Was he really worried about a VR helmet at a time like this? “Forget that thing and just move! Hurry!”
They rushed down the corridor, down a ramp to an elevator. They took the elevator to the main corridor, the two of them breathing hard, side by side, during the short ride. “Our room is a long ways from Airlock Three,” she said, putting one arm around her son. “It’s the other side of the ship. Hurry!”
The elevator doors opened and they hurried down another corridor, turned a corner, went down another ramp, then a short flight of stairs. They reached the main corridor down the center of the ship, and saw a panting ship’s steward, a round-faced little man in purple coveralls, his popeyes made even more so by panic as she rushed from a side hall.

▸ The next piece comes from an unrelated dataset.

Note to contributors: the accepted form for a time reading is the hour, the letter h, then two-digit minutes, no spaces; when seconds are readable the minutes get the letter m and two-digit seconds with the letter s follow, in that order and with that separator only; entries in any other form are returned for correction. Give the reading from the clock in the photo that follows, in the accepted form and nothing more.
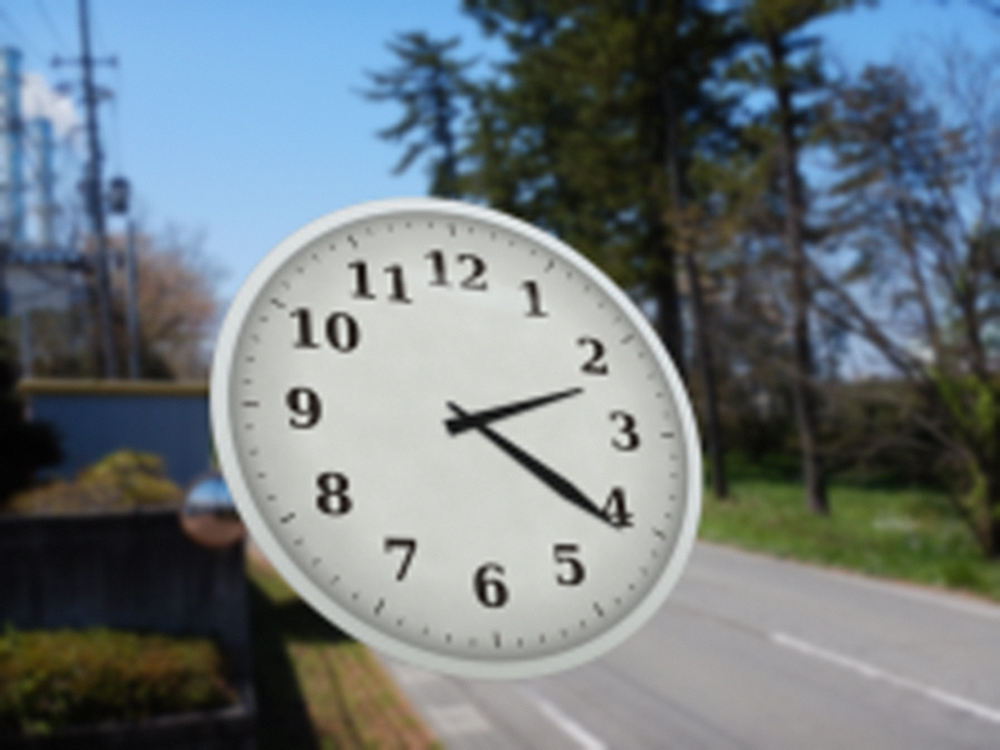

“Go!” he gasped as he passed them. “Get to Airlock Three!”
“What is it?” she asked, hastening after him. “What’s going on?”
“Those things behind me—those damn drones! Someone’s overridden the security drones—they’re sabotaging the ship!” He pelted on ahead of them. She glanced back—saw four disklike drone bots flying along, their tops blinking, lasers licking out from a node on their undersides, the energy beams hitting power conduits along the corridor. Wherever the beams struck, the lights went out, section by section, so that the corridor was being consumed by darkness, a bite at a time.